Ancora una volta il Vangelo ci presente Gesù attraverso la figura del precursore Giovanni Battista: l’ultimo dei Profeti.
Nel brano di lettera ai Galati, Paolo porta un paragone molto efficace e dice: la Legge (che non solo i comandamenti, ma anche tutta la predicazione dei Profeti e tutte le vicende vissute dal popolo di Dio) è stata come un pedagogo, cioè un insegnante che ci ha portato fino a Gesù.
Ora che però Gesù è venuto, non siamo più guidati dalla Legge, ma dalla fede in Lui: Lui è il compimento di tutte le promesse fatte da Dio al suo popolo.
E’ stato così storicamente 2000 anni fa.
Ma è così, normalmente, anche nella nostra vita personale.
L’educazione cristiana ricevuta è stata per noi il pedagogo, il maestro che ci ha portati fino a Gesù, ma poi è venuto, o deve venire, il momento in cui passiamo dal pedagogo a Cristo: dal fare non più per un’educazione ricevuta, al fare per una convinzione personale non anzitutto sulle cose, ma sulla persona stessa di Gesù.
Un po’ come avvenne per i samaritani che dopo essere accorsi ad ascoltare Gesù perché chiamati dalla donna Samaritana, poi dissero: “Adesso non crediamo più per la tua parola, ma perché noi stessi abbiamo udito e sappiamo che questi è veramente il salvatore del mondo”.
Tutto il Vangelo poi, e anche quello di oggi nella sua frase conclusiva, ci suggerisce il pensiero che anche Gesù non è il termine ultimo della nostra vita, ma che Lui ci conduce fino al Padre.
È bellissima la frase finale, sorretta da tutta l’intimità di vita di Gesù con il Padre: Gesù sa chi è il Padre.
Questa nostra vita non è chiusa entro i confini terreni; non vi troveremmo il senso di tutto, le ragioni dell’onestà, della fraternità, del sacrificio, della morte.
Quando sentiamo quel versetto di Vangelo ci facciamo più attenti perché chi non porta in sé queste domande:
C’è Dio? E chi è questo Dio? E quali sentimenti ha per noi? E a quale destino ci attende?

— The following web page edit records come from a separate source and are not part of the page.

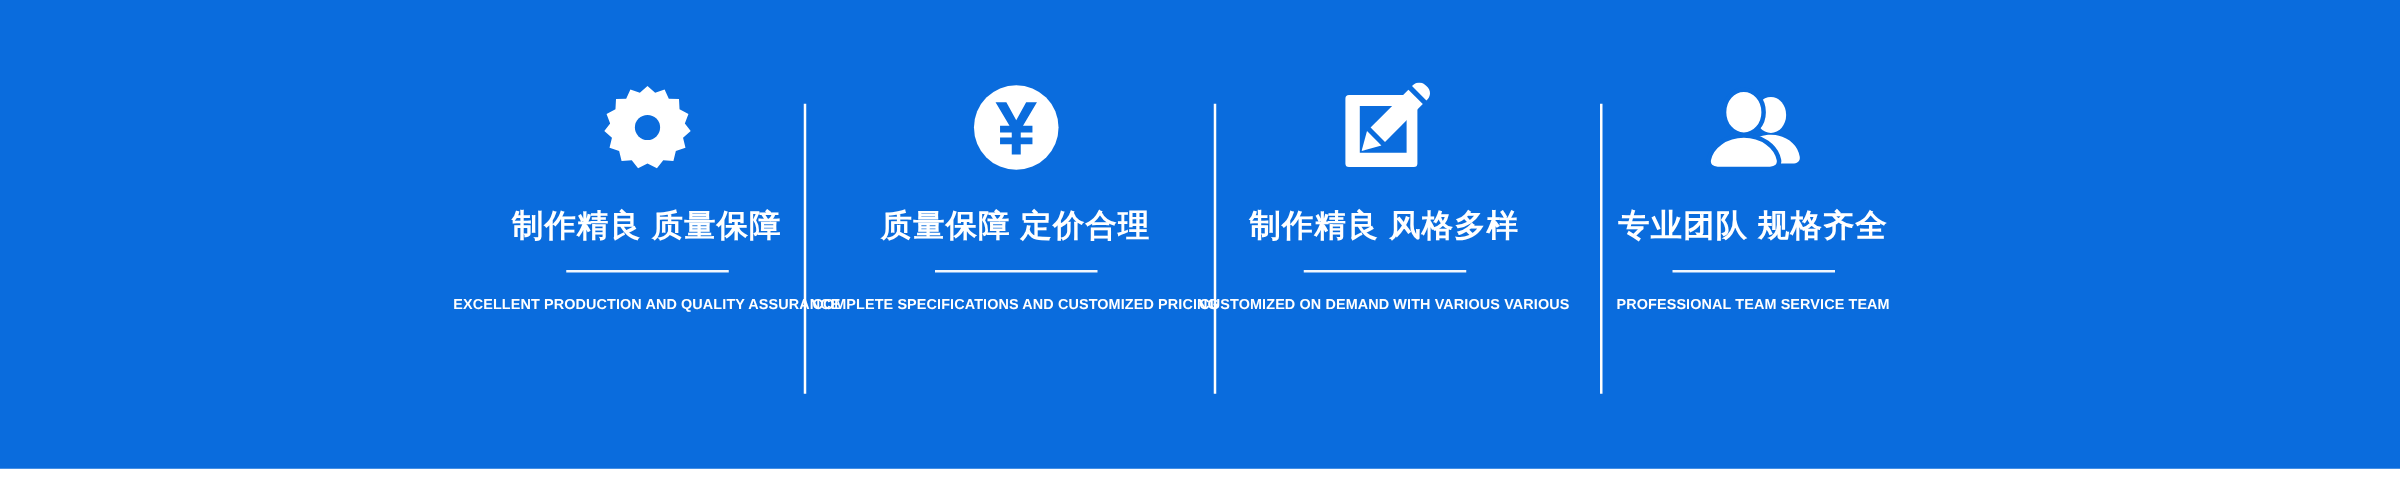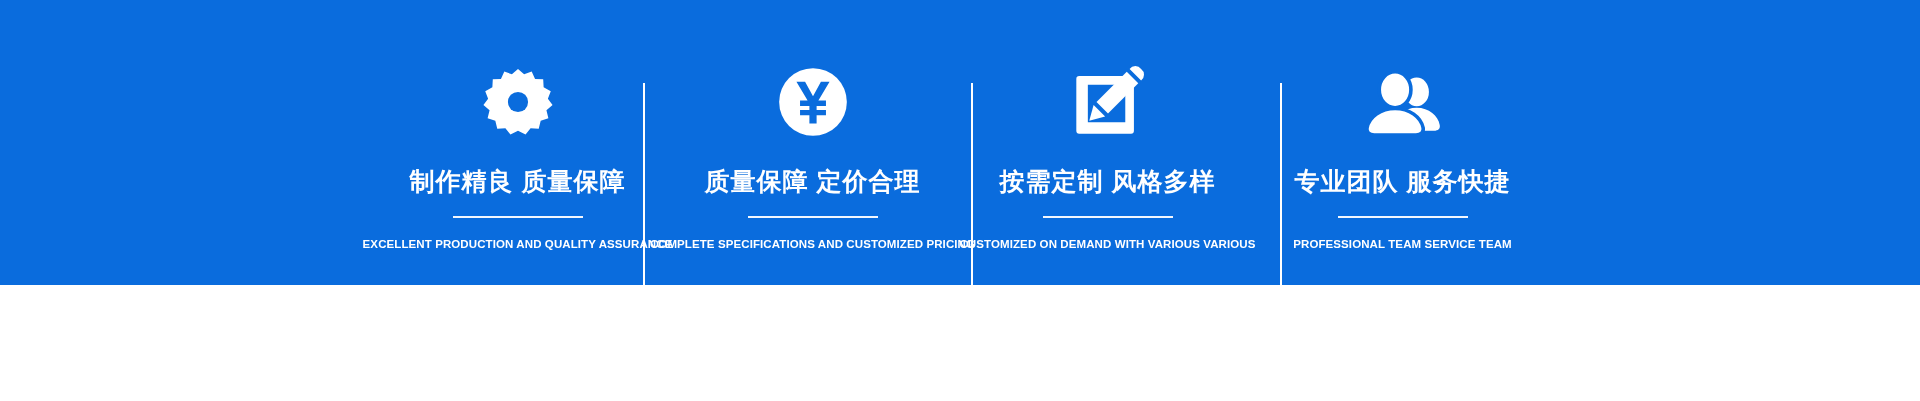--- a/index.html
+++ b/index.html
@@ -17,7 +17,7 @@
   #banner {
     position: relative;
     width: 1920px;
-    height: 285px;
+    height: 375px;
     background: #0a6cdd;
     box-sizing: border-box;
   }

Domande decisive per tutti, per il credente e non.
Domande inutili solo per chi non riflette e si accontenta di vivere alla giornata quello che gli capita, senza cercare un senso, un fine per la propria vita.
Noi non conosciamo Dio Padre solo perché sappiamo la preghiera del Padre nostro, anche se quella stessa preghiera ci aiuta a conoscere Lui e la sua volontà.
Davanti alle parole conclusive del Vangelo di oggi è sempre attuale anche per noi l’invocazione degli apostoli:
“Signore Gesù, facci conoscere il Padre”.